When the piece is fully unrolled, it becomes apparent time has bubbled parts of the piece, and the painting differs from the photograph pasted on the tube it’s been kept inside of. There is no blank white space on the canvas. The linseed oils have bled into one another, yellowing the bare parts of the canvas. The blue line in the center of the painting has a small green streak inside of it.
Near the end of my first year of grad school I am about to turn 30 and making another dating profile. I’m scrolling through my cell phone for pictures of myself, and it seems like every picture I have of myself, you’ve taken. On your last night here, on the fronch porch, you tell me you would like to photograph more. You tell me that you would like to break up with him. Explore your sexuality. I nod. I listen, listen. I hear the pitter of late summer rain and the crashing of Superior’s overwhelmed, swollen waves in the distance.
A ghost haunts the attic of this old purple home I will dwell in for three years in Marquette, Michigan. The ghost is a Swedish maid. In the middle of the night, on your last night here, I hear her footsteps as we lay side by side, arms touching. I want to tell you so many things I hold back. I want to tell you that I’m upset, and I still like you. I see the Swedish maid ripping the flowering wallpaper off the walls, cutting the fragile parchment into ovals shaped like organs.
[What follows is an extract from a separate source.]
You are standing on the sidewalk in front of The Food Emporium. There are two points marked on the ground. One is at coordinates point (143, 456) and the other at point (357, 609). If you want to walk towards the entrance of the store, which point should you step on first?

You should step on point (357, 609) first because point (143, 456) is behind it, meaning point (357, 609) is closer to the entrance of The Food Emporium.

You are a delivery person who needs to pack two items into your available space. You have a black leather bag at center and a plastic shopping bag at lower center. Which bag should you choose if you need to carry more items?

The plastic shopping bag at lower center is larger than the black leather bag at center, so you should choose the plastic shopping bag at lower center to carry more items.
In January, I walk out on the frozen bay. The ice is so thick and bright I cannot distinguish where the frozen bay ends and the clouds begin. Arctic wind bites my cheeks, hissing between my ears.
You sent me a letter last week. Along with a glittered lighter. Some hair clips. A pack of googly eyes. A bottle of lake essence from upstate New York. A handful of confetti.
I wonder if there is a confession hidden in the envelope. Or the warm particles from a lost kiss. I imagine the cheek of your hand gliding over the cardstock as you write “thinking of you.”
I text you a picture of me with the letter and the lighter, flickered on. I wait to hear something back.